— The problem —
Can you write out the records from the line containing "pose: elev=99.1 azim=75.1" up to and including the line containing "Dot at: (128, 228)", character for character?

Dataset records:
....

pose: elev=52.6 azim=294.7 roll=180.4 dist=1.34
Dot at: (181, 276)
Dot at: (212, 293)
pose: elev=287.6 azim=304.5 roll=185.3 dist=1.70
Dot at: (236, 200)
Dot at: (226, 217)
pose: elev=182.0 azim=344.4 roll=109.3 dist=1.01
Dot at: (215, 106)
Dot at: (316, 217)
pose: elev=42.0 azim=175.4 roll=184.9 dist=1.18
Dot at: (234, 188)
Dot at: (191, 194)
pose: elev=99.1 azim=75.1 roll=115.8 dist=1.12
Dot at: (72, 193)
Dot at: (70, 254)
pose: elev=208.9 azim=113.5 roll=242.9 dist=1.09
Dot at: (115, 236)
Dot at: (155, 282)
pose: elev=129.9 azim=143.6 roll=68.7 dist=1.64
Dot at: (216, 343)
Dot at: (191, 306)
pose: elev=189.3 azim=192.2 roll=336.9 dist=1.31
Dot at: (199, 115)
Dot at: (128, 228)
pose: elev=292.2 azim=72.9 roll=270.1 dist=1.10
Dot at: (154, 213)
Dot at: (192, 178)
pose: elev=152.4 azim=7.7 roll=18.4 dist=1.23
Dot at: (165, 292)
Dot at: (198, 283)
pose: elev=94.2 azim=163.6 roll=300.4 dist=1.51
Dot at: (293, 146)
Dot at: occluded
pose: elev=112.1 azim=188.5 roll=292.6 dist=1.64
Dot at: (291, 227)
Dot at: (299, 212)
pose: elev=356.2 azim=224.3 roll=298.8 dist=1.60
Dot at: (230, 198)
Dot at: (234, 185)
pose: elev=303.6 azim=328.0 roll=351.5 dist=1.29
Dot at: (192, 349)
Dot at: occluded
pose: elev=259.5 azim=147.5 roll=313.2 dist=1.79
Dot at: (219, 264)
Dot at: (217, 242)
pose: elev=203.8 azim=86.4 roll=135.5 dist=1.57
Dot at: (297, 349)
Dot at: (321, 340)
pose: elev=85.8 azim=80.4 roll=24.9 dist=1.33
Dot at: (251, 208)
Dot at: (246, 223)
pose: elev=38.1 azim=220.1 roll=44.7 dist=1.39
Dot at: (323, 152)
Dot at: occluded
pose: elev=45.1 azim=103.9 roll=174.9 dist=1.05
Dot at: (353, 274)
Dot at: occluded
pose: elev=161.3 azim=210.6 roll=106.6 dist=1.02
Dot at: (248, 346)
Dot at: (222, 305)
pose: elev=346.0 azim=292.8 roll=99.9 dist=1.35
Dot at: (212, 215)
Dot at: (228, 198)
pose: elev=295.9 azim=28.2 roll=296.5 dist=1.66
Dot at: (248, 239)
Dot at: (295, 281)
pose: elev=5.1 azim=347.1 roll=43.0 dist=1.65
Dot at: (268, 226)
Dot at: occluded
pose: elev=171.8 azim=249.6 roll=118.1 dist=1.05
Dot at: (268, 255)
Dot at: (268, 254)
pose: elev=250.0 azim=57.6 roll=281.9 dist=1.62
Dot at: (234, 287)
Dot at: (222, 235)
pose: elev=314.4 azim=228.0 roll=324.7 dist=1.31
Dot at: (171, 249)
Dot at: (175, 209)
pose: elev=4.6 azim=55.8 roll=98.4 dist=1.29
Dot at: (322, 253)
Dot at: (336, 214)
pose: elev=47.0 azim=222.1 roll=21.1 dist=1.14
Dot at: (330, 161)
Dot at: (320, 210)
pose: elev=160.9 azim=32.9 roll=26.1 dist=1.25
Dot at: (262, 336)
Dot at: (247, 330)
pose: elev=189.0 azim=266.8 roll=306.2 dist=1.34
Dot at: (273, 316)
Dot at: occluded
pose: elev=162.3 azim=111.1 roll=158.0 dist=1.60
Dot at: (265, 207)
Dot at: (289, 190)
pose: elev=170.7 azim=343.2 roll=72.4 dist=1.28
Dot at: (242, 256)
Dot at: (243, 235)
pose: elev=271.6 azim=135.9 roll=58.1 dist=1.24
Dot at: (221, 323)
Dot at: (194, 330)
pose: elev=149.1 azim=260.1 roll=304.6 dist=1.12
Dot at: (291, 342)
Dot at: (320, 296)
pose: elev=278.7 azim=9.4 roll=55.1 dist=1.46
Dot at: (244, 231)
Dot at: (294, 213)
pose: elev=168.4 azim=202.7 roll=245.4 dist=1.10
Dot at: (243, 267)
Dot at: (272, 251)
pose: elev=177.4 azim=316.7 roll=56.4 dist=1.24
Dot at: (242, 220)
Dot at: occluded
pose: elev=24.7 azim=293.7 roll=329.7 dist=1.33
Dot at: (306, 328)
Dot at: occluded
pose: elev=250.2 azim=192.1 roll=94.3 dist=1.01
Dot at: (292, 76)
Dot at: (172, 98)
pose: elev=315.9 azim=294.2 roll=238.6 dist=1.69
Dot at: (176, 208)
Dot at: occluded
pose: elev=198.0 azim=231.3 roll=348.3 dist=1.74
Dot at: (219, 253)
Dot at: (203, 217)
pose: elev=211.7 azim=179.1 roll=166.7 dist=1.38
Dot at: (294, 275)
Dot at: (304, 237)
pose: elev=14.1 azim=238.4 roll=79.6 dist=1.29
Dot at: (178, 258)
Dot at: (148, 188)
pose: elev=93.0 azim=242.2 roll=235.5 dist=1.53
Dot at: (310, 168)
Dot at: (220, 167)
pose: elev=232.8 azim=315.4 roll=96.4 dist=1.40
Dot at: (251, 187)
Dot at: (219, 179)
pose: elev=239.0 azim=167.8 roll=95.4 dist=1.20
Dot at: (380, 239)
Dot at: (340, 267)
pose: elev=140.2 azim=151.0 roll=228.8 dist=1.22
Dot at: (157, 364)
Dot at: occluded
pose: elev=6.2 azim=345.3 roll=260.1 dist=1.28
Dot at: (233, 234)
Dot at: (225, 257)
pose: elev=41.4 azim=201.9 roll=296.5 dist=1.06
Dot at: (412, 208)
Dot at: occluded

....

— Finished answer —
pose: elev=99.1 azim=75.1 roll=115.8 dist=1.12
Dot at: (72, 193)
Dot at: (70, 254)
pose: elev=208.9 azim=113.5 roll=242.9 dist=1.09
Dot at: (115, 236)
Dot at: (155, 282)
pose: elev=129.9 azim=143.6 roll=68.7 dist=1.64
Dot at: (216, 343)
Dot at: (191, 306)
pose: elev=189.3 azim=192.2 roll=336.9 dist=1.31
Dot at: (199, 115)
Dot at: (128, 228)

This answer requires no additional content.